ナミネは、ある"少女"の心が肉体を離れた際に生まれたノーバディである。
だが彼女には対となるハートレスが存在しない。
それは"少女"がプリンセスだったからだ。
かつて私が治めていた世界"輝ける庭"の住人であった"カイリ"は、光の世界を支える7人のプリンセスのひとりであった。
心に闇を持たないカイリからは、ハートレスは発生せず、消え去るはずの肉体も、光の世界にとどまった。
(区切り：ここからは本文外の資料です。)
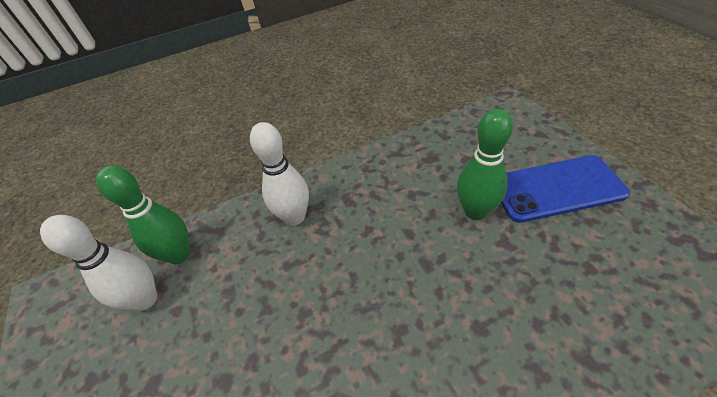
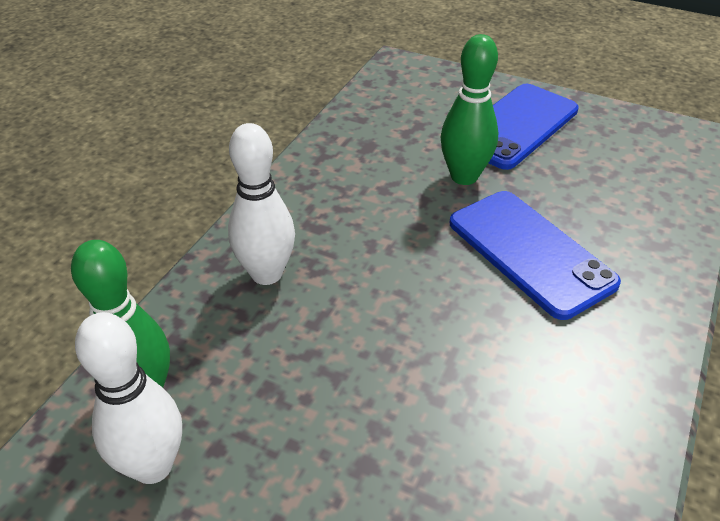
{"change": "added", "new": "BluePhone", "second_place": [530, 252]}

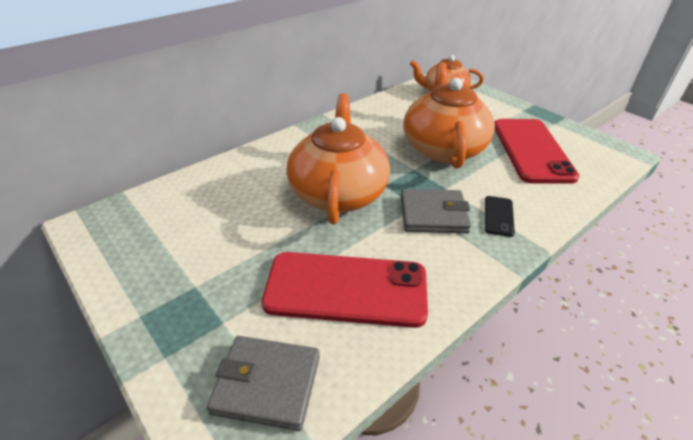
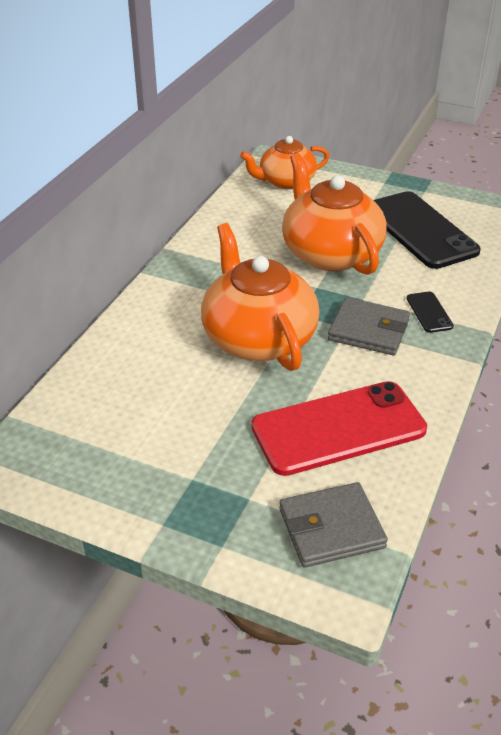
{"change": "turned", "old": "GreyWallet", "first_place": [433, 214], "second_place": [368, 330], "degrees": 45}
{"change": "recoloured", "old": "RedPhone", "new": "BlackPhone", "first_place": [532, 150], "second_place": [420, 230]}

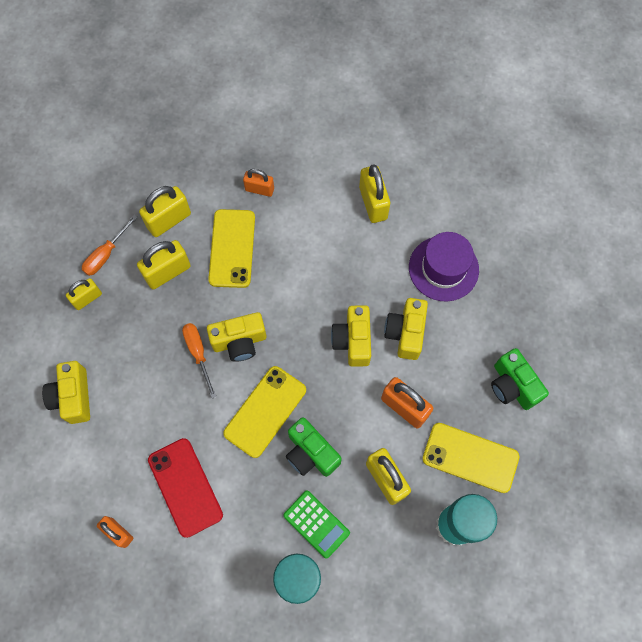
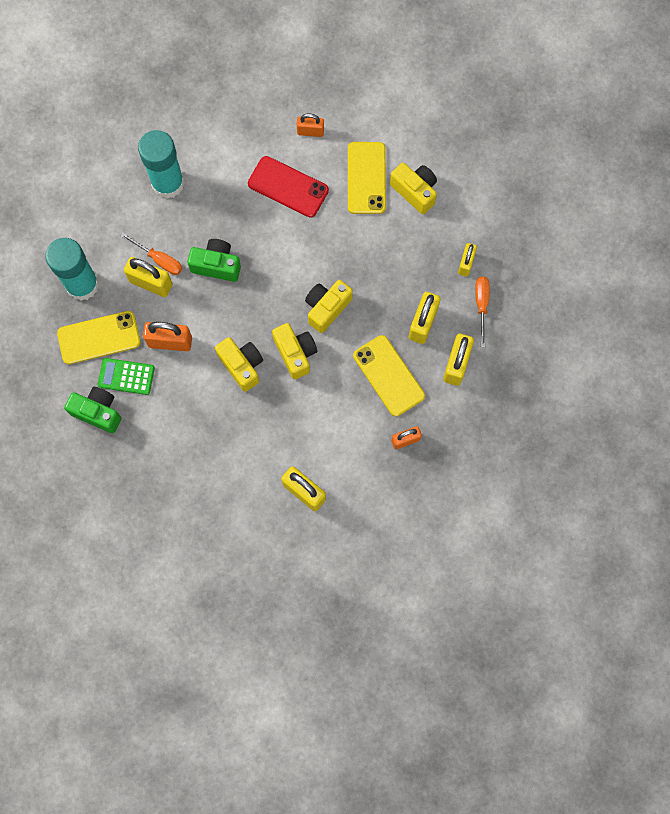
{"change": "moved", "old": "OrangeScrewdriver", "first_place": [198, 353], "second_place": [159, 259]}
{"change": "moved", "old": "YellowPhone", "first_place": [265, 411], "second_place": [366, 178]}
{"change": "moved", "old": "GreenCalculator", "first_place": [316, 524], "second_place": [126, 376]}
{"change": "moved", "old": "YellowCamera", "first_place": [405, 333], "second_place": [295, 353]}
{"change": "removed", "old": "PurpleHat", "first_place": [443, 268]}

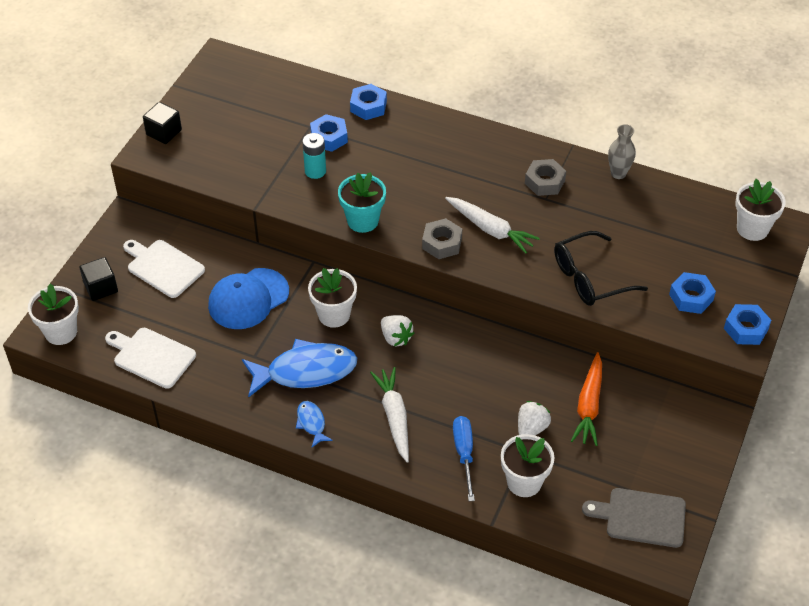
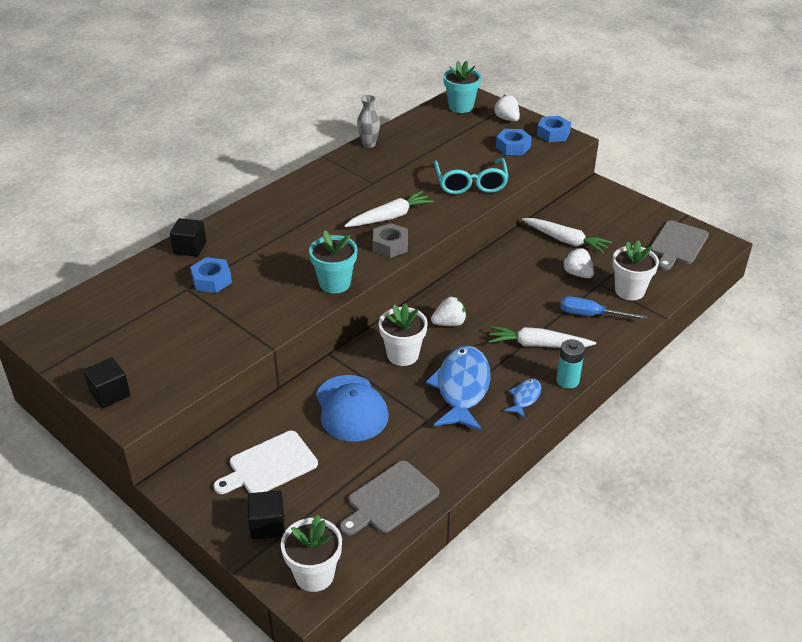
{"change": "recoloured", "old": "WhiteCuttingBoard", "new": "GreyCuttingBoard", "first_place": [151, 356], "second_place": [390, 499]}
{"change": "turned", "old": "BlueFish", "first_place": [311, 423], "second_place": [525, 398], "degrees": 120}
{"change": "moved", "old": "TurquoiseBattery", "first_place": [315, 171], "second_place": [567, 380]}
{"change": "replaced", "old": "BlueNut", "new": "BlackCube", "first_place": [368, 106], "second_place": [190, 248]}
{"change": "removed", "old": "GreyNut", "first_place": [544, 182]}
{"change": "recoloured", "old": "BlackGlasses", "new": "TurquoiseGlasses", "first_place": [590, 278], "second_place": [470, 183]}
{"change": "recoloured", "old": "OrangeCarrot", "new": "WhiteCarrot", "first_place": [589, 405], "second_place": [565, 241]}
{"change": "recoloured", "old": "WhiteFlowerPot", "new": "TurquoiseFlowerPot", "first_place": [752, 229], "second_place": [461, 107]}
{"change": "added", "new": "WhiteStrawberry", "second_place": [507, 119]}

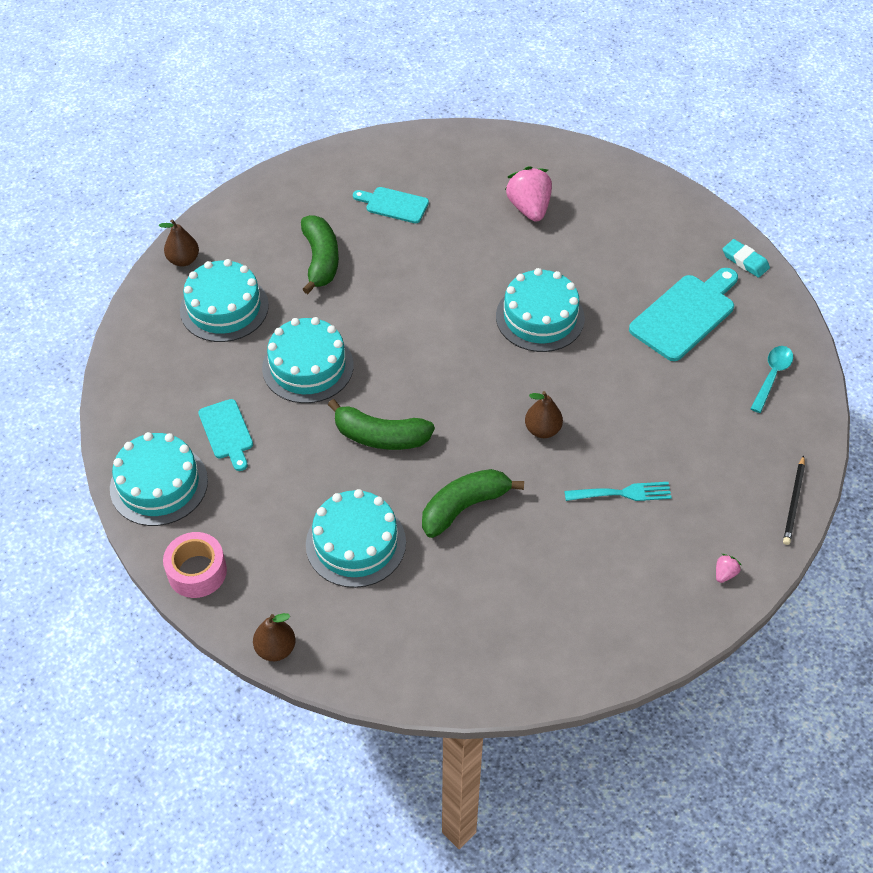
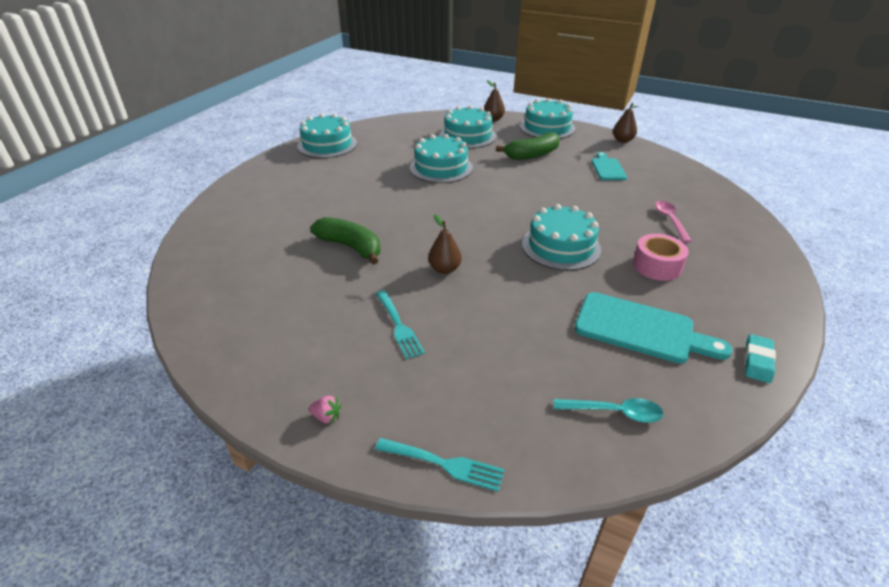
{"change": "moved", "old": "PinkTape", "first_place": [197, 572], "second_place": [656, 266]}
{"change": "removed", "old": "TurquoiseCuttingBoard", "first_place": [227, 432]}
{"change": "moved", "old": "BrownPear", "first_place": [276, 649], "second_place": [622, 140]}
{"change": "moved", "old": "TurquoiseCake", "first_place": [355, 543], "second_place": [547, 127]}
{"change": "removed", "old": "GreenBanana", "first_place": [381, 436]}
{"change": "replaced", "old": "PinkStrawberry", "new": "PinkSpoon", "first_place": [529, 208], "second_place": [670, 220]}
{"change": "replaced", "old": "BlackPencil", "new": "TurquoiseFork", "first_place": [794, 502], "second_place": [444, 464]}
つまりナミネというノーバディは、心を失った証であるハートレスも、ノーバディに新生する媒介となる肉体も欠落した、
極めて不安定な存在であり、それゆえにカイリとしての記憶もとどめていない。
肉体を離れたカイリの心が、闇に回帰せずに別の器------ソラの心の奥へ隠れたことも要因のひとつであろう。
すなわちナミネとは、ソラの心に直接干渉したカイリの分身であり、
だからこそソラや、ソラとつながる心を持つ者たちの記憶を操れたのではなかろうか。
彼女は真の意味で"存在しないもの"であり、ノーバディにすらなれずに行き場をなくした、もっともはかない影である。